A movie set in St. Petersburg was shot in Savannah. A movie about Tampa’s Ybor City was shot in Georgia, which had to recreate the look of Ybor City. A movie set in part in coastal Florida was shot in Georgia.


Why are Florida movies being shot in Georgia? Money talks, and movie companies are attracted by the strong incentives offered in Georgia.

Georgia has shot to the pinnacle of the movie and TV production industry with a brilliantly simple set of incentives. There is no cap, which makes sense. If an incentive produces results, why artificially turn down revenue for the state? And there is no sunset to the incentives, which reassures filmmakers that Georgia is serious.

Georgia offers a 20 percent tax credit for companies that spend $500,000 or more on production in Georgia. The state gives another 10 percent tax credit if the finished product includes a promotional peach logo provided by the state.
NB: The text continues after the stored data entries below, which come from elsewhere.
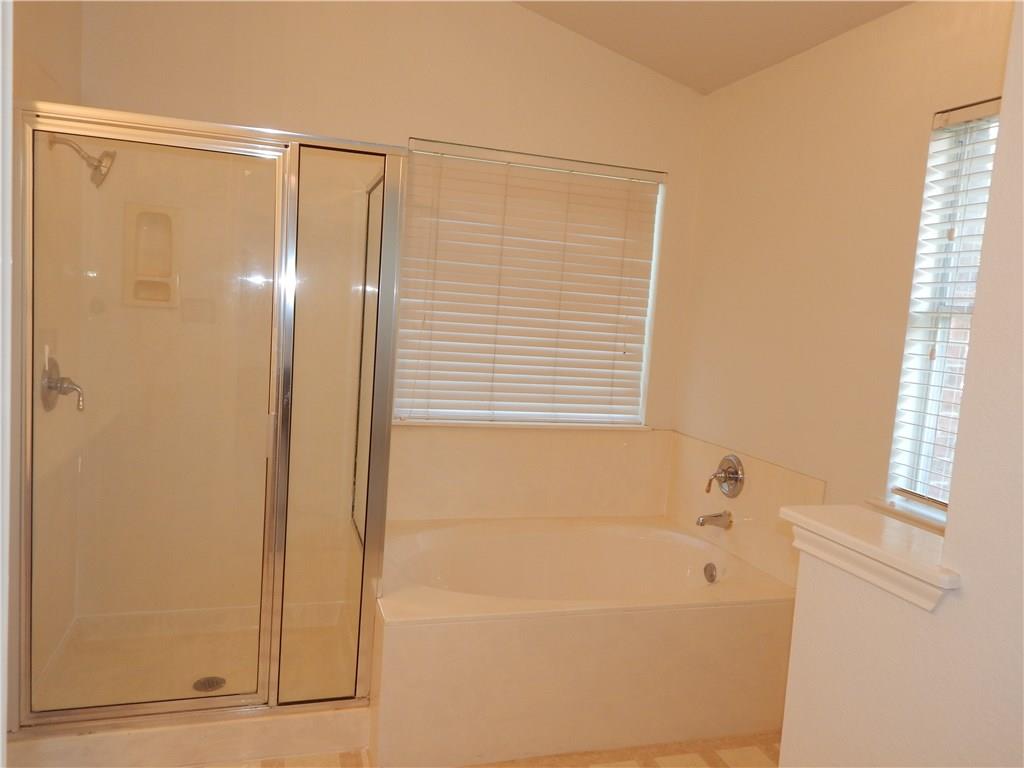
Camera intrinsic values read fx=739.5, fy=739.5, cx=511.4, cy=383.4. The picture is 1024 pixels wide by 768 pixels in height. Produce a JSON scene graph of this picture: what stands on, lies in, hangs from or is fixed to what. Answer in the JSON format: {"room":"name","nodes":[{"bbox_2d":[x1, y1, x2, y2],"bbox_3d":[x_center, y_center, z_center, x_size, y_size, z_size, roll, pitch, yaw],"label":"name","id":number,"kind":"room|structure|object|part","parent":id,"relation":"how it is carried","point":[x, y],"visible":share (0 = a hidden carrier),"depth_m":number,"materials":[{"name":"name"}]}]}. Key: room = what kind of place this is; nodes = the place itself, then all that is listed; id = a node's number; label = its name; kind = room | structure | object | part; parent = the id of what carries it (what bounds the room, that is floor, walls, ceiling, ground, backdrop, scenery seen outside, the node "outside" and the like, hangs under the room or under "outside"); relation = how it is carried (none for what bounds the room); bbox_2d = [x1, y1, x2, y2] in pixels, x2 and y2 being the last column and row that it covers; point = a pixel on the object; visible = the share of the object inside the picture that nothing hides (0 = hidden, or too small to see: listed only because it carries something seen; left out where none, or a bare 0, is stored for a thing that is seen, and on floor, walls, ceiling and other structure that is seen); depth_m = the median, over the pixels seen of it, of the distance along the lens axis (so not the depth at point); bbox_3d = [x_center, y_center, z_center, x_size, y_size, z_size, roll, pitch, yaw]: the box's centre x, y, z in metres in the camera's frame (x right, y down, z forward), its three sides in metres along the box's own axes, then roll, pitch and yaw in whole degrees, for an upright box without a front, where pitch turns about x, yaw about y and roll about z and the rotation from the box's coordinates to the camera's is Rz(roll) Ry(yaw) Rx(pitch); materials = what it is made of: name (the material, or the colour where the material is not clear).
{"room":"bathroom","nodes":[
{"label":"bathroom","id":0,"kind":"room"},
{"bbox_2d":[8,0,83,730],"bbox_3d":[-1.376,-0.311,1.932,0.145,2.934,1.757,2,6,-18],"label":"left wall","id":1,"kind":"structure","parent":0,"point":[56,63],"depth_m":2.29,"materials":[{"name":"beige paint"}]},
{"bbox_2d":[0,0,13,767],"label":"door trim","id":2,"kind":"structure","parent":1,"relation":"attached to","point":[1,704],"depth_m":1.58,"materials":[{"name":"white paint"}]},
{"bbox_2d":[40,357,85,412],"bbox_3d":[-1.437,0.006,2.395,0.113,0.177,0.169,2,6,-18],"label":"shower valve","id":3,"kind":"object","parent":1,"relation":"attached to","point":[64,392],"visible":0.91,"depth_m":2.37,"materials":[{"name":"silver metal"}]},
{"bbox_2d":[51,134,116,187],"bbox_3d":[-1.376,-0.724,2.382,0.185,0.172,0.113,2,6,-18],"label":"shower head","id":4,"kind":"object","parent":1,"relation":"attached to","point":[104,175],"visible":0.94,"depth_m":2.37},
{"bbox_2d":[75,0,704,591],"bbox_3d":[-0.396,-0.399,3.149,2.797,2.969,0.168,2,6,-18],"label":"back wall","id":5,"kind":"structure","parent":0,"point":[408,121],"depth_m":2.98,"materials":[{"name":"beige paint"}]},
{"bbox_2d":[123,203,181,309],"bbox_3d":[-1.353,-0.466,2.794,0.197,0.382,0.111,2,6,-18],"label":"soap dish","id":6,"kind":"object","parent":5,"relation":"in","point":[160,229],"visible":0.86,"depth_m":2.83,"materials":[{"name":"beige"}]},
{"bbox_2d":[384,424,670,523],"bbox_3d":[0.030,0.411,3.311,1.562,0.444,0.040,2,6,-18],"label":"tub backsplash","id":7,"kind":"structure","parent":5,"relation":"attached to","point":[461,437],"depth_m":3.31,"materials":[{"name":"beige"}]},
{"bbox_2d":[391,139,666,429],"bbox_3d":[0.076,-0.408,3.338,1.228,1.212,0.059,2,6,-18],"label":"window","id":8,"kind":"structure","parent":5,"relation":"in","point":[639,416],"depth_m":3.35,"materials":[{"name":"white plastic"}]},
{"bbox_2d":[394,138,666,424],"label":"window blind","id":9,"kind":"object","parent":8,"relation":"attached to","point":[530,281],"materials":[{"name":"white plastic"}]},
{"bbox_2d":[196,732,778,767],"bbox_3d":[0.096,1.342,1.536,3.003,0.095,4.182,2,6,-18],"label":"floor","id":10,"kind":"structure","parent":0,"point":[721,760],"depth_m":2.40,"materials":[{"name":"tile"}]},
{"bbox_2d":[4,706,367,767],"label":"shower curb","id":11,"kind":"object","parent":10,"relation":"on","point":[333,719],"visible":0.56,"depth_m":2.20,"materials":[{"name":"white"}]},
{"bbox_2d":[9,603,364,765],"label":"shower pan","id":12,"kind":"object","parent":10,"relation":"on","point":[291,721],"visible":0.66,"depth_m":2.49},
{"bbox_2d":[193,675,225,692],"bbox_3d":[-1.068,1.063,2.609,0.104,0.008,0.106,2,6,-18],"label":"shower drain","id":13,"kind":"object","parent":12,"relation":"in","point":[208,680],"visible":0.74,"depth_m":2.61,"materials":[{"name":"silver metal"}]},
{"bbox_2d":[11,102,407,745],"bbox_3d":[-0.985,0.109,2.507,1.098,1.829,0.870,2,6,-18],"label":"shower enclosure","id":14,"kind":"object","parent":10,"relation":"on","point":[378,444],"visible":0.99,"depth_m":2.25,"materials":[{"name":"clear glass"}]},
{"bbox_3d":[-1.104,0.217,2.276,0.673,1.858,0.070,2,6,-18],"label":"glass door","id":15,"kind":"part","parent":14,"relation":"part of","materials":[{"name":"glass"}]},
{"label":"door handle","id":16,"kind":"part","parent":14,"relation":"part of","materials":[{"name":"metal"}]},
{"bbox_2d":[371,513,796,767],"bbox_3d":[0.180,0.919,2.882,1.528,0.510,1.016,2,6,-18],"label":"bathtub","id":17,"kind":"object","parent":10,"relation":"on","point":[397,650],"visible":0.94,"depth_m":2.48,"materials":[{"name":"white plastic"}]},
{"bbox_2d":[703,562,718,582],"bbox_3d":[0.796,0.761,2.977,0.034,0.078,0.075,2,6,-18],"label":"overflow drain","id":18,"kind":"object","parent":17,"relation":"attached to","point":[713,577],"visible":0.97,"depth_m":2.97,"materials":[{"name":"silver metal"}]},
{"bbox_2d":[513,0,910,93],"bbox_3d":[0.358,-1.341,1.326,2.796,0.218,3.684,2,6,-18],"label":"ceiling","id":19,"kind":"structure","parent":0,"point":[745,11],"depth_m":2.84,"materials":[{"name":"paint"}]},
{"bbox_2d":[676,0,1015,555],"bbox_3d":[1.273,0.027,2.328,0.149,2.513,2.617,2,6,-18],"label":"right wall","id":20,"kind":"structure","parent":0,"point":[840,39],"depth_m":2.61,"materials":[{"name":"beige paint"}]},
{"bbox_2d":[664,431,826,588],"bbox_3d":[0.923,0.511,3.074,0.013,0.433,0.942,2,6,-18],"label":"tub surround","id":21,"kind":"object","parent":20,"relation":"attached to","point":[753,493],"visible":0.69,"depth_m":2.99,"materials":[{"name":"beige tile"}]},
{"bbox_2d":[696,510,732,529],"bbox_3d":[0.837,0.565,3.083,0.150,0.077,0.063,2,6,-18],"label":"tub spout","id":22,"kind":"object","parent":21,"relation":"attached to","point":[713,517],"visible":0.98,"depth_m":3.07,"materials":[{"name":"silver metal"}]},
{"bbox_2d":[705,454,744,497],"bbox_3d":[0.861,0.379,3.059,0.111,0.179,0.173,2,6,-18],"label":"tub valve","id":23,"kind":"object","parent":21,"relation":"attached to","point":[726,476],"visible":0.99,"depth_m":3.05,"materials":[{"name":"silver metal"}]},
{"bbox_2d":[778,503,958,612],"bbox_3d":[0.749,0.340,1.479,0.207,0.091,0.421,2,6,-18],"label":"ledge cap","id":24,"kind":"object","parent":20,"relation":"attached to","point":[878,553],"visible":0.87,"depth_m":1.43,"materials":[{"name":"white paint"}]},
{"bbox_2d":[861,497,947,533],"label":"window sill","id":25,"kind":"structure","parent":20,"relation":"attached to","point":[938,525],"depth_m":2.25,"materials":[{"name":"white"}]},
{"bbox_2d":[882,100,1001,524],"bbox_3d":[1.420,-0.159,1.974,0.082,1.221,0.766,2,6,-18],"label":"right window","id":26,"kind":"structure","parent":20,"relation":"in","point":[965,308],"depth_m":2.29,"materials":[{"name":"white"}]},
{"bbox_2d":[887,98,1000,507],"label":"right window blind","id":27,"kind":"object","parent":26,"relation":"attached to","point":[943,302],"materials":[{"name":"white plastic"}]},
{"bbox_2d":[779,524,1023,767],"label":"half wall","id":28,"kind":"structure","parent":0,"point":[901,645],"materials":[{"name":"white paint"}]}
]}

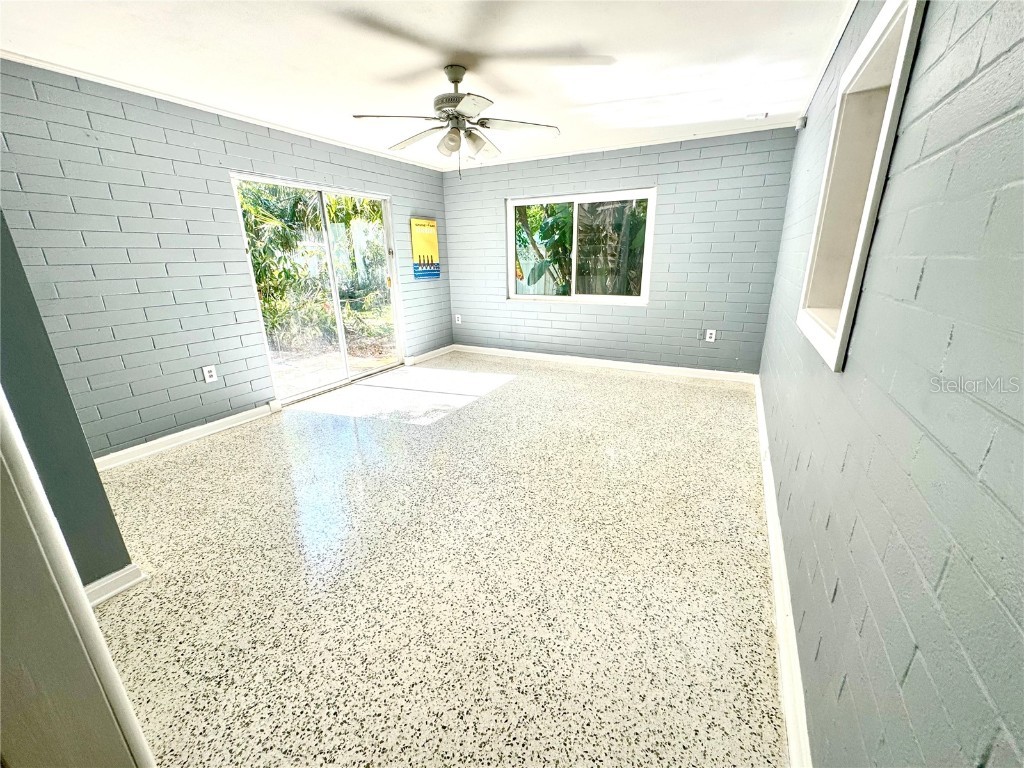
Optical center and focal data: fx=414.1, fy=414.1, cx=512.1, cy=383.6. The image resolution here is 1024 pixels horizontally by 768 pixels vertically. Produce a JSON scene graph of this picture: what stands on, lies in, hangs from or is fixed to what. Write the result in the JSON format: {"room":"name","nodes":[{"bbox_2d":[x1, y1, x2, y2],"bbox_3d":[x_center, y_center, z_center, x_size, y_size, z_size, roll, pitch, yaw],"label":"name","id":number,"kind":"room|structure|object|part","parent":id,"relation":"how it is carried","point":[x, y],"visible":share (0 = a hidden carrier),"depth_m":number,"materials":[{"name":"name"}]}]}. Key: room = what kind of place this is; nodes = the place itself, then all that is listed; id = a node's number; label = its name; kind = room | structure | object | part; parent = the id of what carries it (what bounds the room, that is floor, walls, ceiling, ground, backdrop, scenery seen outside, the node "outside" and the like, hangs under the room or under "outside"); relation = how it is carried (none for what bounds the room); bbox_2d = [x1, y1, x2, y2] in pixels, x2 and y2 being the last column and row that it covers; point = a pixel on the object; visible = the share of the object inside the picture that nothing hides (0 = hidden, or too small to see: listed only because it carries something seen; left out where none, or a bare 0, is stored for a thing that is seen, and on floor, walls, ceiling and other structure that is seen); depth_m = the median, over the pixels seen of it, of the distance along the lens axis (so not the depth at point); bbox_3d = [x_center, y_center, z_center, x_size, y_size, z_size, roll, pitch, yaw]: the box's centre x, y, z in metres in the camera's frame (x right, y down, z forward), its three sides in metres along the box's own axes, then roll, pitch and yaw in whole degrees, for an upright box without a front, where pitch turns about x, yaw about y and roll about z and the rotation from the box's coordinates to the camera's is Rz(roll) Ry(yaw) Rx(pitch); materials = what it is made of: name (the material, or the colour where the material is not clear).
{"room":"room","nodes":[
{"label":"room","id":0,"kind":"room"},
{"bbox_2d":[0,211,134,589],"bbox_3d":[-2.105,-0.234,1.370,0.921,2.456,0.600,9,20,27],"label":"near left wall","id":1,"kind":"structure","parent":0,"point":[5,356],"depth_m":1.52,"materials":[{"name":"paint"}]},
{"bbox_2d":[0,388,154,767],"bbox_3d":[-0.818,0.202,0.459,0.945,2.090,0.215,9,20,27],"label":"door frame","id":2,"kind":"structure","parent":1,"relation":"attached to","point":[20,457],"depth_m":0.64,"materials":[{"name":"white paint"}]},
{"bbox_2d":[84,564,146,606],"bbox_3d":[-1.760,0.882,1.683,0.101,0.095,0.292,9,20,27],"label":"baseboard","id":3,"kind":"structure","parent":1,"relation":"attached to","point":[119,588],"depth_m":1.75,"materials":[{"name":"white paint"}]},
{"bbox_2d":[0,59,454,459],"bbox_3d":[-2.022,-1.070,3.946,0.169,2.450,5.047,9,20,27],"label":"left wall","id":4,"kind":"structure","parent":0,"point":[266,160],"depth_m":2.90,"materials":[{"name":"grey brick"}]},
{"bbox_2d":[93,402,279,471],"bbox_3d":[-2.612,0.445,3.103,0.022,0.095,1.781,9,20,27],"label":"baseboard","id":5,"kind":"structure","parent":4,"relation":"attached to","point":[213,431],"depth_m":3.18,"materials":[{"name":"white paint"}]},
{"bbox_2d":[203,364,217,382],"bbox_3d":[-2.426,-0.080,3.324,0.009,0.126,0.078,9,20,27],"label":"wall socket","id":6,"kind":"object","parent":4,"relation":"attached to","point":[208,379],"visible":0.99,"depth_m":3.32,"materials":[{"name":"white plastic"}]},
{"bbox_2d":[0,52,447,171],"bbox_3d":[-2.120,-2.157,3.358,0.033,0.045,4.595,9,20,27],"label":"left crown molding","id":7,"kind":"structure","parent":4,"relation":"attached to","point":[64,69],"depth_m":2.96,"materials":[{"name":"white paint"}]},
{"bbox_2d":[230,171,403,404],"bbox_3d":[-1.871,-0.977,4.368,0.159,2.025,1.758,9,20,27],"label":"sliding glass door","id":8,"kind":"structure","parent":4,"relation":"in","point":[344,358],"depth_m":4.34,"materials":[{"name":"glass"}]},
{"bbox_2d":[410,217,439,279],"bbox_3d":[-1.118,-1.741,5.350,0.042,0.738,0.483,9,20,27],"label":"poster","id":9,"kind":"object","parent":4,"relation":"attached to","point":[431,224],"visible":0.99,"depth_m":5.31,"materials":[{"name":"paper"}]},
{"bbox_2d":[403,344,453,365],"bbox_3d":[-1.119,-0.417,5.744,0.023,0.096,1.027,9,20,27],"label":"baseboard","id":10,"kind":"structure","parent":4,"relation":"attached to","point":[429,353],"depth_m":5.67,"materials":[{"name":"white paint"}]},
{"bbox_2d":[0,0,853,169],"bbox_3d":[-0.523,-1.837,2.055,4.291,0.121,6.354,9,20,27],"label":"ceiling","id":11,"kind":"structure","parent":0,"point":[348,102],"depth_m":2.39,"materials":[{"name":"white paint"}]},
{"bbox_2d":[353,63,560,177],"bbox_3d":[-0.332,-1.635,2.623,1.189,0.639,1.184,2,18,10],"label":"ceiling fan","id":12,"kind":"object","parent":11,"relation":"hanging from","point":[461,78],"visible":0.99,"depth_m":2.56,"materials":[{"name":"white metal"}]},
{"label":"fan blade","id":13,"kind":"part","parent":12,"relation":"part of","materials":[{"name":"white wood"}]},
{"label":"fan blade","id":14,"kind":"part","parent":12,"relation":"part of","materials":[{"name":"white wood"}]},
{"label":"globe","id":15,"kind":"part","parent":12,"relation":"part of","materials":[{"name":"glass"}]},
{"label":"motor housing","id":16,"kind":"part","parent":12,"relation":"part of","materials":[{"name":"metal"}]},
{"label":"blade","id":17,"kind":"part","parent":12,"relation":"part of","materials":[{"name":"white"}]},
{"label":"shade","id":18,"kind":"part","parent":12,"relation":"part of","materials":[{"name":"glass"}]},
{"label":"fan blade","id":19,"kind":"part","parent":12,"relation":"part of","materials":[{"name":"white"}]},
{"bbox_2d":[745,111,767,119],"bbox_3d":[2.086,-2.288,3.542,0.161,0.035,0.125,9,20,27],"label":"ceiling vent","id":20,"kind":"object","parent":11,"relation":"attached to","point":[762,115],"visible":0.99,"depth_m":3.52,"materials":[{"name":"white"}]},
{"bbox_2d":[87,351,787,767],"bbox_3d":[-0.454,0.567,2.954,4.174,0.111,6.702,9,20,27],"label":"floor","id":21,"kind":"structure","parent":0,"point":[469,411],"depth_m":1.83,"materials":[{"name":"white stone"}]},
{"bbox_2d":[441,126,797,375],"bbox_3d":[0.854,-1.466,5.038,4.099,2.453,0.179,9,20,27],"label":"back wall","id":22,"kind":"structure","parent":0,"point":[651,175],"depth_m":4.57,"materials":[{"name":"paint"}]},
{"bbox_2d":[454,313,461,323],"bbox_3d":[-0.795,-0.942,6.001,0.085,0.141,0.018,9,20,27],"label":"wall socket","id":23,"kind":"object","parent":22,"relation":"attached to","point":[456,321],"visible":0.99,"depth_m":6.00,"materials":[{"name":"white plastic"}]},
{"bbox_2d":[506,188,654,304],"bbox_3d":[0.759,-1.608,4.976,1.802,1.237,0.117,9,20,27],"label":"window","id":24,"kind":"structure","parent":22,"relation":"in","point":[556,297],"depth_m":4.94,"materials":[{"name":"glass"}]},
{"bbox_2d":[451,344,758,383],"bbox_3d":[0.875,-0.294,5.250,3.822,0.097,0.020,9,20,27],"label":"baseboard","id":25,"kind":"structure","parent":22,"relation":"attached to","point":[709,371],"depth_m":5.04,"materials":[{"name":"white paint"}]},
{"bbox_2d":[439,119,798,169],"bbox_3d":[0.869,-2.584,4.571,3.718,0.047,0.037,9,20,27],"label":"crown molding","id":26,"kind":"structure","parent":22,"relation":"attached to","point":[634,145],"depth_m":4.31,"materials":[{"name":"white paint"}]},
{"bbox_2d":[705,329,716,341],"bbox_3d":[2.155,-0.526,4.500,0.080,0.134,0.010,9,20,27],"label":"wall socket","id":27,"kind":"object","parent":22,"relation":"attached to","point":[713,338],"visible":0.99,"depth_m":4.50,"materials":[{"name":"white plastic"}]},
{"bbox_2d":[757,0,1023,767],"bbox_3d":[1.318,-0.362,1.598,0.186,2.424,5.740,9,20,27],"label":"right wall","id":28,"kind":"structure","parent":0,"point":[925,282],"depth_m":0.77,"materials":[{"name":"paint"}]},
{"bbox_2d":[754,376,811,767],"bbox_3d":[1.340,0.651,2.156,0.022,0.100,5.234,9,20,27],"label":"baseboard","id":29,"kind":"structure","parent":28,"relation":"attached to","point":[762,422],"depth_m":1.47,"materials":[{"name":"white paint"}]},
{"bbox_2d":[795,115,807,130],"bbox_3d":[2.357,-2.130,3.386,0.062,0.090,0.065,9,20,27],"label":"motion sensor","id":30,"kind":"object","parent":28,"relation":"attached to","point":[802,119],"visible":0.97,"depth_m":3.36,"materials":[{"name":"white"}]},
{"bbox_2d":[799,0,858,120],"bbox_3d":[1.384,-1.666,1.627,0.039,0.055,4.538,9,20,27],"label":"crown molding","id":31,"kind":"structure","parent":28,"relation":"attached to","point":[832,50],"depth_m":2.36,"materials":[{"name":"white paint"}]},
{"bbox_2d":[796,0,924,372],"bbox_3d":[1.302,-0.613,1.460,0.241,1.132,1.080,9,20,27],"label":"wall niche","id":32,"kind":"structure","parent":28,"relation":"in","point":[889,108],"depth_m":1.63,"materials":[{"name":"white paint"}]},
{"label":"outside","id":33,"kind":"structure","parent":0,"visible":0},
{"bbox_2d":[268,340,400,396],"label":"patio ground","id":34,"kind":"structure","parent":33,"point":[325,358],"depth_m":5.64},
{"label":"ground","id":35,"kind":"structure","parent":33,"visible":0},
{"bbox_2d":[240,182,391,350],"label":"tree","id":36,"kind":"object","parent":35,"relation":"on","point":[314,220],"visible":0.37,"depth_m":6.95,"materials":[{"name":"green plant"}]},
{"bbox_2d":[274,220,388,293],"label":"fence","id":37,"kind":"object","parent":35,"relation":"on","point":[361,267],"visible":0.36,"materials":[{"name":"white"}]},
{"bbox_2d":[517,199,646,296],"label":"tree","id":38,"kind":"object","parent":35,"relation":"on","point":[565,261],"visible":0.26,"depth_m":6.29,"materials":[{"name":"green plant"}]}
]}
If the company has little tax liability, it can transfer or sell its credits.

The economic impact of Georgia’s film industry has increased by an amazing 4,000 percent since 2007; in the 2018 fiscal year, the economic impact of 455 film projects was $9.5 billion.

Georgia now has the largest soundstage complex in the nation at Pinewood Studios Atlanta, reported The Guardian, and it has become a major economic driver for the state.

Consider the little town of Senoia in Coweta County, the filming site of “The Walking Dead.” The number of downtown businesses there have zoomed from six to 85.

In contrast, Florida was once the No. 3 state for film production; today it’s not even in the top 20. Surely it doesn’t help that Florida is now the only state in the Southeast without a film incentive program. Bizarrely, some Florida legislators are so opposed to incentives that they’re willing to give up this clean industry.